A Ouani Anjouan, hier mardi a été lancée la deuxième campagne de traitement de masse contre la filariose lymphatique dont la prévalence est aujourd’hui estimée à 0,4% contre 4,3% en 2001.
Après la toute première campagne contre la filariose en 2001, le pays est passé d’une prévalence de 4,3% à 0,4%, en l’an 2007. Un résultat prometteur mais qui ne fait pas encore la satisfaction totale des autorités et partenaires à la santé, principalement l’OMS. En effet, lors de la cérémonie de lancement de cette deuxième campagne, les interventions ont été axées sur la mobilisation en masse de toutes les parties prenantes.
L’Organisation mondiale de la santé (Oms) qui appelle à une sensibilisation « rigoureuses » de la population va jusqu’à interpeller les chefs des villages.

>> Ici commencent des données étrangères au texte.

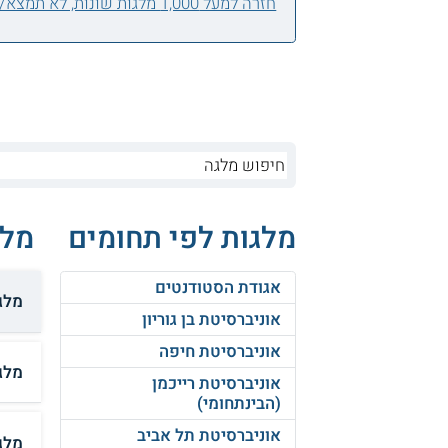
חזרה למעל 1,000 מלגות שונות, לא תמצא/י אחת בשבילך?
מלגות לפי תחומים
מלג
אגודת הסטודנטים
מלגת
אוניברסיטת בן גוריון
אוניברסיטת חיפה
מלג
אוניברסיטת רייכמן
(הבינתחומי)
אוניברסיטת תל אביב
מלג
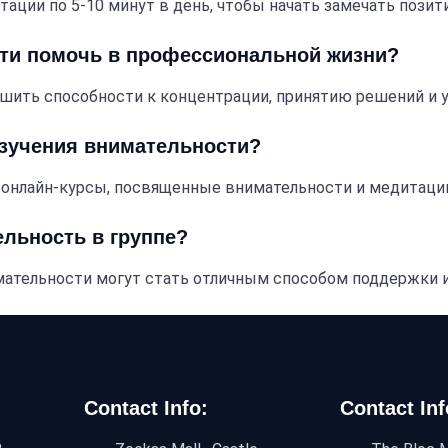
тации по 5-10 минут в день, чтобы начать замечать пози
сти помочь в профессиональной жизни?
чшить способности к концентрации, принятию решений и 
изучения внимательности?
 онлайн-курсы, посвященные внимательности и медитации
ельность в группе?
имательности могут стать отличным способом поддержки 
Contact Info:
Contact Inf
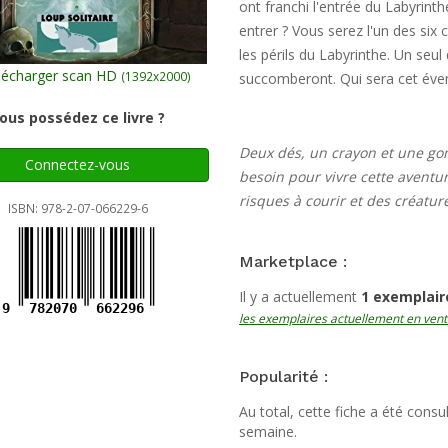
ont franchi l'entrée du Labyrinth
entrer ? Vous serez l'un des six
les périls du Labyrinthe. Un seul
écharger scan HD
(1392x2000)
succomberont. Qui sera cet éven
ous possédez ce livre ?
Deux dés, un crayon et une go
Connectez-vous
besoin pour vivre cette aventu
risques à courir et des créatu
ISBN: 978-2-07-066229-6
Marketplace :
Il y a actuellement
1 exemplair
9
782070
662296
les exemplaires actuellement en vent
Popularité :
Au total, cette fiche a été cons
semaine.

Pour l’OMS, ces derniers auront « un rôle prépondérant à jouer en appuyant les agents distributeurs des médicaments qui seront dans les quartiers ». Il faut dire qua la campagne de ce traitement combiné contre la filariose et le géohelminthiases (infections transmises par des œufs présents dans les excréments humains, qui contaminent le sol là où l’assainissement laisse à désirer, Ndlr) commence dès aujourd’hui pour que la prise des médicaments se fasse entre le 26 et 28 de ce mois.

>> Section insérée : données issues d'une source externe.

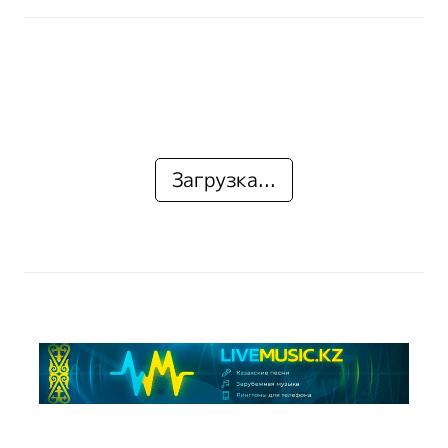
Загрузка...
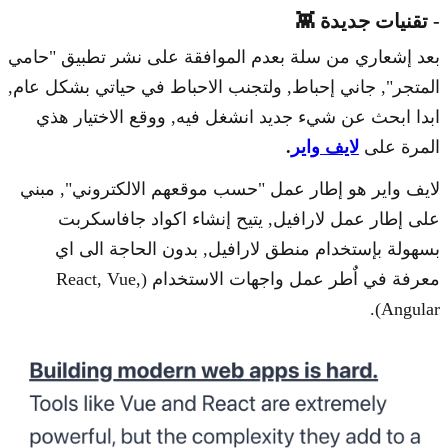
- تقنيات جديدة 👾
بعد إشعاري من سلة بعدم الموافقة على نشر تطبيق "حامي
المتجر", جاني إحباط, ولتجنب الاحباط في حياتي بشكل عام,
ابدا ابحث عن شيء جديد انشغل فيه, ووقع الاختيار هذي
المرة على
لايف واير
.
لايف واير هو إطار عمل "حسب موقعهم الالكتروني", مبني
على إطار عمل لارافيل, يتيح إنشاء اكواد جافاسكربت
بسهولة بإستخدام منطق لارافيل, بدون الحاجة الى اي
معرفة في اٌطر عمل واجهات الاستخدام (React, Vue,
Angular).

Le vice-président en charge de l’aménagement du territoire qui assure l’intérim du chef de l’Etat, le gouverneur d’Anjouan aussi sont tous deux intervenus tout en restant au diapason de l’événement : la sensibilisation. Deux passages de traitement sont prévus pour 2017 et 2018. Des mesures de prévoyance seront mises en place à travers des sites sentinelles afin, selon l’OMS, de s’assurer par des approches scientifiques avérées que la transmission de la filariose est interrompue.